Like all of us, the intellectual questions I pursue and the ways I pursue them have been profoundly shaped by mentors and colleagues.  My greatest intellectual debt is to my father, David M. Hay, who taught me to think deeply and critically about ideas, and to think generously and kindly about people.

My direct anthropological 'ancestors' include Jon Andelson and Ron Kurtz who introduced me to the intellectual joys of anthropology at Grinnell College.  At Emory University, I completed my MA and Ph.D. in anthropology with a biocultural focus under the direct guidance of Bradd Shore, Peter Brown, Frederik Barth, Karl Heider, and  Charles Nuckolls, and was strongly influenced by Carol Worthman and Mel Konner. 
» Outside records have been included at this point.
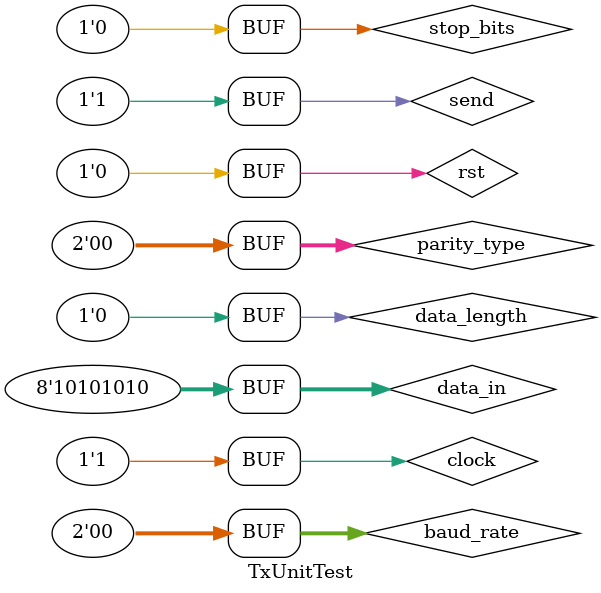
<source format=v>
`timescale 1ns/1ns 
module TxUnitTest ();


//regs to derive the inputs 

reg rst ;
reg stop_bits ; 
reg data_length ; 
reg send ; 
reg clock ; 

reg [1:0] parity_type ; 
reg [1:0] baud_rate ;
reg [7:0] data_in ; 

//wires to recive the output 

wire data_out ; 
wire p_parity_out; 
wire tx_active ; 
wire tx_done; 

initial begin
    //reseting the system for 10ns 
    send = 0 ; 
    rst = 1 ; 
    #10 ; 
    rst = 0 ; 

    stop_bits = 0 ; // 1 stop bit 
    data_length = 0 ; // 7 bits
    parity_type = 0 ; 
    baud_rate = 0 ; 
    data_in = 8'b10101010 ;

    $display("sending idle");  
    #20 //sending idle state for 20 ns 
    
    $display("start sending data"); 
    send  =  1 ; 
    #200; 

end


//50Mhz clock 20ns period (10ns low - 10ns high )
always begin
    clock = 0 ; 
    #10 ; 
    clock = 1 ; 
    #10 ; 
end

endmodule
</source>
My post-doctoral research at UCLA, funded by an NSF Advance Fellows award,  was mentored by Tom Weisner in the Center for Culture and Health, who guided me into to mixed methods research and introduced me to the idea that scholarship is a conversation.  I benefited from the  additional mentoring of a number of others at UCLA: Perry Niccasio in psychoneuroimmunology,  Linda Garro and Carole Browner in medical anthropology, Barbara Geisser in neurology, and Dan Furst in rheumatology.

These scholars, and many others with whom I converse  over coffee at conferences or through their articles and books, continue to shape the scholarly conversations I choose to join. Indeed, it is these scholarly conversations, whether formalized in writing or causal exchanges of ideas in email, that make anthropology so enjoyable.